*Work item*
How many lines in the entries below contain the string "keamanan"? Tally them and reply with only the number.

Information supplied below:

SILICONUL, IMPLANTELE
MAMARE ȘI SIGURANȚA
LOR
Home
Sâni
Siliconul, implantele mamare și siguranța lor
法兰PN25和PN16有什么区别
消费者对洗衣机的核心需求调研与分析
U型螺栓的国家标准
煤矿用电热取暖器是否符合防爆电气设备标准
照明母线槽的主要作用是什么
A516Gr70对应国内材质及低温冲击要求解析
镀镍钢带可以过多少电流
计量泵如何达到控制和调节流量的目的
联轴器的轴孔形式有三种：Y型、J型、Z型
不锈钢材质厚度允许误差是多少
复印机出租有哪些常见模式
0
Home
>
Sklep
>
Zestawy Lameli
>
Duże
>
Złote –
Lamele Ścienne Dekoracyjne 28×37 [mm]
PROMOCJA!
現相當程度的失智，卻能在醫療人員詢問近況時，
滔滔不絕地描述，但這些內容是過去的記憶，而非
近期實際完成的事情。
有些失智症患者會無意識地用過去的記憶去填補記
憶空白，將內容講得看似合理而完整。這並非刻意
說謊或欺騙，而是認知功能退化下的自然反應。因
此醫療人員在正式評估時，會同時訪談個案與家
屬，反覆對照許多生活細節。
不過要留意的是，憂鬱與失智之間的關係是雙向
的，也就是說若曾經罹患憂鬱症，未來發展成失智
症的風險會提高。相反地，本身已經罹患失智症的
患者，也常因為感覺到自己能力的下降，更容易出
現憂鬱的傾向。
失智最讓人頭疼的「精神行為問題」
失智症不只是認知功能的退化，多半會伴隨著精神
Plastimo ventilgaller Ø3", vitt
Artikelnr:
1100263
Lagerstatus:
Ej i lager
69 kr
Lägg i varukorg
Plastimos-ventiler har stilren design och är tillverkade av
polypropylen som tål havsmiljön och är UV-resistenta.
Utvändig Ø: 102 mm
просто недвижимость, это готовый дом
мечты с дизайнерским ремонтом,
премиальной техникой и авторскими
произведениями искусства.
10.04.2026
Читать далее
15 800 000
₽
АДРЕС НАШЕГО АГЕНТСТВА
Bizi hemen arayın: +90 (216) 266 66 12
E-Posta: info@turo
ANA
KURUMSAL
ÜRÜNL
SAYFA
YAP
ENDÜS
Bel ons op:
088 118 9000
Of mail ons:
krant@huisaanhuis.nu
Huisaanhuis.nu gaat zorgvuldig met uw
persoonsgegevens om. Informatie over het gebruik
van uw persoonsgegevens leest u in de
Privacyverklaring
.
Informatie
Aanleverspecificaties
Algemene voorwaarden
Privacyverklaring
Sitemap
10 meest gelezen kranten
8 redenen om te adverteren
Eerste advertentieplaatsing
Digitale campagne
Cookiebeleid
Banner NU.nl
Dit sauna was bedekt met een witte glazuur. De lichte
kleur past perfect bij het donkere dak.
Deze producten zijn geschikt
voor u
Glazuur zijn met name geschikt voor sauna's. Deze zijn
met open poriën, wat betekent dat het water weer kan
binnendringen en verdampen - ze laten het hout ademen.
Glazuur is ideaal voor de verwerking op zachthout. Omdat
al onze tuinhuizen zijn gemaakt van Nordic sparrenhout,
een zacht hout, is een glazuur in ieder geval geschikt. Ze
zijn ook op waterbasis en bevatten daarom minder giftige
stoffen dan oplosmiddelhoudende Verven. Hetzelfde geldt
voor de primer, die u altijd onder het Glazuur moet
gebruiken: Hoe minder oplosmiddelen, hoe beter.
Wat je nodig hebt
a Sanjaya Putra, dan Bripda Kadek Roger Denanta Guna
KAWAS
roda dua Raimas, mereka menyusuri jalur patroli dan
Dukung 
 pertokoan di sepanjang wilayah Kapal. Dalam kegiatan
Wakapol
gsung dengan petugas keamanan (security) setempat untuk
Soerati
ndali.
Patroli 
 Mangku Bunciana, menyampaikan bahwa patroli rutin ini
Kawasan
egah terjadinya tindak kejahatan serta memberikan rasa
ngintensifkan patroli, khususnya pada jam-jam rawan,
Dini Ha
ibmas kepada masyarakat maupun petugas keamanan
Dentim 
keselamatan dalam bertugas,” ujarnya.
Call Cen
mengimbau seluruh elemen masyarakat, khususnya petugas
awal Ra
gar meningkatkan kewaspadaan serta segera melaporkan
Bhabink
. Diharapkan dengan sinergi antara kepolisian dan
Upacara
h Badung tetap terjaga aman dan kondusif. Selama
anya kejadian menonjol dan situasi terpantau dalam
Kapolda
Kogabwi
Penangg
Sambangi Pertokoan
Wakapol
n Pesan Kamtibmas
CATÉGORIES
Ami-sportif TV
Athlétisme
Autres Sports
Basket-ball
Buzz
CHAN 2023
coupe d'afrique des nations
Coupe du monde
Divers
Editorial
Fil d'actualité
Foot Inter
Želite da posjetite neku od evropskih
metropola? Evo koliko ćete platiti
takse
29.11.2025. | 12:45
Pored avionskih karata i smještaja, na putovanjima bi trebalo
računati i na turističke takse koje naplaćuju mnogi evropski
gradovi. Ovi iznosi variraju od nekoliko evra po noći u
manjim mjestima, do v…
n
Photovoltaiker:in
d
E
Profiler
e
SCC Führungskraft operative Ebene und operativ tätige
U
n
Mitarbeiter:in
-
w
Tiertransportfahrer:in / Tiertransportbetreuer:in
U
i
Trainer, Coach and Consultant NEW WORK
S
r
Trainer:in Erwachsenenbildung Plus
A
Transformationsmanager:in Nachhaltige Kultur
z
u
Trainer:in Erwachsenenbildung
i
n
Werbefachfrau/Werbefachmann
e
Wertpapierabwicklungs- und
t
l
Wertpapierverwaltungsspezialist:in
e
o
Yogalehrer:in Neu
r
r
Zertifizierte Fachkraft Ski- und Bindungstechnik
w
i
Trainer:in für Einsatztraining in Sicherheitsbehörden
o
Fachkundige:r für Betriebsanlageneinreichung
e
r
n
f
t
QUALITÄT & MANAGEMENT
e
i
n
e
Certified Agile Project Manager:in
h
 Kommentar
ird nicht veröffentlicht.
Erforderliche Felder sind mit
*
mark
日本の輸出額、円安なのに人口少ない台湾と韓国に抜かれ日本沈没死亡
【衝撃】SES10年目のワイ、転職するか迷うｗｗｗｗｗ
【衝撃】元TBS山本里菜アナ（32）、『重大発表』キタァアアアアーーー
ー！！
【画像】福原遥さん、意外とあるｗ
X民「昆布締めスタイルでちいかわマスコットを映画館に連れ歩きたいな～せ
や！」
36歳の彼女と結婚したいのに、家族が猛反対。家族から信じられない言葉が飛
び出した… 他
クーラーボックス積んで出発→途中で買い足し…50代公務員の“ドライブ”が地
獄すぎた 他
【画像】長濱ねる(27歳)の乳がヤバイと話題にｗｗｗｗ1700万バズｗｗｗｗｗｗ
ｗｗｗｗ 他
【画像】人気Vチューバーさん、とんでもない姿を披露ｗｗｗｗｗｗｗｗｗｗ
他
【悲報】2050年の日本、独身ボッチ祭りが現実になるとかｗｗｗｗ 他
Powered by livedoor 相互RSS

End of Information supplied.

*Written reply*
2